* Instructions *
- 1) Decide whether each statement about the interview below agrees with it: (a) the paper used 16 samples per lane; (b) the Broad's RNAi Consortium advised on the chip-based detection method; (c) PHGDH was more strongly tied to ER-negative disease than any other gene in the study. For each, answer yes or no and quote the deciding words of the interview.
- 2) Duplicate a passage from the interview below, starting with "[Using] our hit" and going on through "a stemness phenotype.".
- 3) Answer these questions using the interview below:
(a) Roughly how many samples per lane are the scientists at the Broad running?
(b) How many high-priority genes did the screen identify?
(c) On which chromosome was PHGDH in a peak of amplification?

We've done up to about 30 samples per lane, [while] in the paper we were doing 16. Now, the scientists at the Broad are in the range of 50 or so.
Was the Broad's RNAi Consortium involved in the work?
They gave us advice on how to do the PCR detection technique.
They have published on pooled RNAi screens … using the chip-based detection method, and that's great if you're doing a whole-genome screen. But if you only care about 133 genes, as we did here, it's hard to justify having an Affymetrix chip as an output because you're wasting all that space. So we put together the Illumina detection method with a pooled screening method.
Can you give a snapshot of the study's findings?
First, we showed that we were able to do pooled screening in vivo using the Illumina detection method … getting good replicates across the tumor samples we [tested]. Using the data we gathered from that screen, we identified a set of 12 to 15 high-priority genes. We showed that, in fact, the data we got from the screen was robust and the hits — we ended up looking at about six of them — behaved as we expected.
[Using] our hit list of genes that we identified in the screen … [we identified a] set of 133 genes that were associated with ER-negative breast cancer, that were up-regulated globally in cancer, and were associated with a stemness phenotype.
We wanted to prioritize the hit list … and found that one gene in particular, PHGDH, was in a peak of amplification on chromosome 1 in breast cancer and some other types of cancer. It was very strongly associated with ER-negative disease, more than any of the other genes in the study.

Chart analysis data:
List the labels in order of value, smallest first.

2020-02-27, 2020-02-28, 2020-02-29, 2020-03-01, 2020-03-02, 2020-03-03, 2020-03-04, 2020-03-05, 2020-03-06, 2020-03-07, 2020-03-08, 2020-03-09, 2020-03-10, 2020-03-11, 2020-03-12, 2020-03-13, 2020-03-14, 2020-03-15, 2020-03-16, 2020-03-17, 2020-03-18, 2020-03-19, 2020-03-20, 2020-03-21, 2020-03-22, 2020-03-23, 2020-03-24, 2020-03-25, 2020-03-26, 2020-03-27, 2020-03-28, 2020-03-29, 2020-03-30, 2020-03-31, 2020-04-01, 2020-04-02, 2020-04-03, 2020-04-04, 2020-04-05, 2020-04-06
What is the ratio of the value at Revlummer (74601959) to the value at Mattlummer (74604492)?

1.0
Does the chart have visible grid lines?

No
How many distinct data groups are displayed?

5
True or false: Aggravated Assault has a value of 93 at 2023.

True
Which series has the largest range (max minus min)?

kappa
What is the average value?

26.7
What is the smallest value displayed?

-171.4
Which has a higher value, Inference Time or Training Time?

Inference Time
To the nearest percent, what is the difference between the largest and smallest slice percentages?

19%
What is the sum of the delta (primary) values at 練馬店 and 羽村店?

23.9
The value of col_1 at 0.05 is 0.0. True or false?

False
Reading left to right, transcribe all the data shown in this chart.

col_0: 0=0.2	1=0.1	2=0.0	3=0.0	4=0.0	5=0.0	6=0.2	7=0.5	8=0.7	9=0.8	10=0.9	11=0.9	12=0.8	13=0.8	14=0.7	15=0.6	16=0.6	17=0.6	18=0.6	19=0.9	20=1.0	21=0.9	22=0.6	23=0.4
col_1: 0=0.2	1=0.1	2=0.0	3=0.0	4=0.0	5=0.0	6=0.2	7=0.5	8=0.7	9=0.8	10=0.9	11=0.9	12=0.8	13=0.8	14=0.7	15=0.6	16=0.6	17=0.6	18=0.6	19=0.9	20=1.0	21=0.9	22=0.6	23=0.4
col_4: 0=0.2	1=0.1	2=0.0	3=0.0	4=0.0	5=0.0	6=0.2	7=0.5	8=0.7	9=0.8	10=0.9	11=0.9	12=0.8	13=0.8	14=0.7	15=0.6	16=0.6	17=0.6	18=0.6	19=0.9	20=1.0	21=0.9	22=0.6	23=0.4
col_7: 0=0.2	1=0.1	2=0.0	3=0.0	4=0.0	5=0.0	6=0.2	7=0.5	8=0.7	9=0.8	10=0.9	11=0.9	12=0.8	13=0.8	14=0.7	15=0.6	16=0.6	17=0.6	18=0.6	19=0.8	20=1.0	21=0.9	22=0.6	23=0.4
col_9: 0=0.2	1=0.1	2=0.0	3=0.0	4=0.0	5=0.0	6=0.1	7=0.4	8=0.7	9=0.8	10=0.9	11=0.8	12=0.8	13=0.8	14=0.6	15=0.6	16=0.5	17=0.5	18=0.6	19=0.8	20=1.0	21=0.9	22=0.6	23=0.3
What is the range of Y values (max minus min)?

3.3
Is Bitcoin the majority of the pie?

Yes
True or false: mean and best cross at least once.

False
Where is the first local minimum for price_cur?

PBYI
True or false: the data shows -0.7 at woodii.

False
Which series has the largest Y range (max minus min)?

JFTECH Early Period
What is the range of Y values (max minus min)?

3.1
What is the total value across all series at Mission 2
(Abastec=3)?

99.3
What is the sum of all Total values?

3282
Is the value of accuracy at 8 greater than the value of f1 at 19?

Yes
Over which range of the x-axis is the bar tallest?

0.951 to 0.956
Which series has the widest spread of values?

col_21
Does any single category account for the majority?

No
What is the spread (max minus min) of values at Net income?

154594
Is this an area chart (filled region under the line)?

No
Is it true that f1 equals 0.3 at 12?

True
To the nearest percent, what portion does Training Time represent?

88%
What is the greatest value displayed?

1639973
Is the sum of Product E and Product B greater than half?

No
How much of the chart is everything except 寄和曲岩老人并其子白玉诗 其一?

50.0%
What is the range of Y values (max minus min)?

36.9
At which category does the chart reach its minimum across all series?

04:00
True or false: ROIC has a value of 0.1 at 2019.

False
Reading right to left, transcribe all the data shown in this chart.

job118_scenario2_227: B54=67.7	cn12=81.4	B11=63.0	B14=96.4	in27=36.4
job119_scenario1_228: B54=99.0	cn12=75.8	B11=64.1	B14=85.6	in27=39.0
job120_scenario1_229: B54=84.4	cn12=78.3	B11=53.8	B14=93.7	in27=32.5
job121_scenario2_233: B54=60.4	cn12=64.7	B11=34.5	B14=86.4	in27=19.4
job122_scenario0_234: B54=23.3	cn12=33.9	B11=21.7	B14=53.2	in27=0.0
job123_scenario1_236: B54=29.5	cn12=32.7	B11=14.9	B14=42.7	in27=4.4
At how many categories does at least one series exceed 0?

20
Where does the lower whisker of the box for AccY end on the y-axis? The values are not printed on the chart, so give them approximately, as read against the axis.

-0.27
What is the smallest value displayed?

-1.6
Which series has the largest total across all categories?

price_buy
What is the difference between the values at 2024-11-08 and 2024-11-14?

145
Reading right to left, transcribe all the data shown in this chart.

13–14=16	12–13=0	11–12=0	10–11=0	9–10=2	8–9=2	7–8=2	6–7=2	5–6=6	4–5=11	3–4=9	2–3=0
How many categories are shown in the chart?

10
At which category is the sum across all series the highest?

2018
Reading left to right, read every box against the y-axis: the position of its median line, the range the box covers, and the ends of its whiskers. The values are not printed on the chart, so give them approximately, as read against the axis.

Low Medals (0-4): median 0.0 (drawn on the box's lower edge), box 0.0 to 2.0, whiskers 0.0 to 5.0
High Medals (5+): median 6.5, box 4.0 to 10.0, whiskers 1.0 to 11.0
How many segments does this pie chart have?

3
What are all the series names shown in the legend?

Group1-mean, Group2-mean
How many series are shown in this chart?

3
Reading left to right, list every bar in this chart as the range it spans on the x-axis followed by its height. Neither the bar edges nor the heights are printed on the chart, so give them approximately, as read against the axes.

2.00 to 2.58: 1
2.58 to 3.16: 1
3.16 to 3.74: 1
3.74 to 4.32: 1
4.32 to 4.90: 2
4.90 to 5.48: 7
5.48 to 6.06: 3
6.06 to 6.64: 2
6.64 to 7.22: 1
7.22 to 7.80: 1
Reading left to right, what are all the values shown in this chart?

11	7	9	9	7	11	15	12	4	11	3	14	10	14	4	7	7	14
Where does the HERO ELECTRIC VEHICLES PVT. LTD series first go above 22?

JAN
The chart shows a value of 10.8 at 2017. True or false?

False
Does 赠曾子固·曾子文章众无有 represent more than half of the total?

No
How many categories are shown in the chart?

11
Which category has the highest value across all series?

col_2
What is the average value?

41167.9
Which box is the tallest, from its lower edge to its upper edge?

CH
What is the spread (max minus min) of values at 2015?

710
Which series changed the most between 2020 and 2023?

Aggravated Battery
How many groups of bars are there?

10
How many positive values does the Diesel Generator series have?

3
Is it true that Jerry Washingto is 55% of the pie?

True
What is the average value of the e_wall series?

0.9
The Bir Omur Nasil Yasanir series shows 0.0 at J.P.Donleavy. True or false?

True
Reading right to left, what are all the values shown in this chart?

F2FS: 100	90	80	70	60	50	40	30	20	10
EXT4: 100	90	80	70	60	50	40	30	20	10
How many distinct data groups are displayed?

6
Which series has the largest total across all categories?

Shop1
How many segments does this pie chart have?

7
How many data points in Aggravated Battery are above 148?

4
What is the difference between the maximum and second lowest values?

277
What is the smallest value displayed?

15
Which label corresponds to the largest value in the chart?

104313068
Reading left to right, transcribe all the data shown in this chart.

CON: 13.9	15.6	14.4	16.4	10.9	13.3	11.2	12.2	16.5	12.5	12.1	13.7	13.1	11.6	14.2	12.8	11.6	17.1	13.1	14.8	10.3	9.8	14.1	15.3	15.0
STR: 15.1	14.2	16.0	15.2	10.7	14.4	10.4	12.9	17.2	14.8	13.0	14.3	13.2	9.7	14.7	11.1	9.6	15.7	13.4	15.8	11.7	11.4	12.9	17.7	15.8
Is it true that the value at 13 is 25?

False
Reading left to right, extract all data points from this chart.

* Activity answers *
- 1)
(a) Yes: "in the paper we were doing 16"
(b) No: "They gave us advice on how to do the PCR detection technique."
(c) Yes: "It was very strongly associated with ER-negative disease, more than any of the other genes in the study."

- 2)
[Using] our hit list of genes that we identified in the screen … [we identified a] set of 133 genes that were associated with ER-negative breast cancer, that were up-regulated globally in cancer, and were associated with a stemness phenotype.

- 3)
(a) 50 or so
(b) 12 to 15
(c) Chromosome 1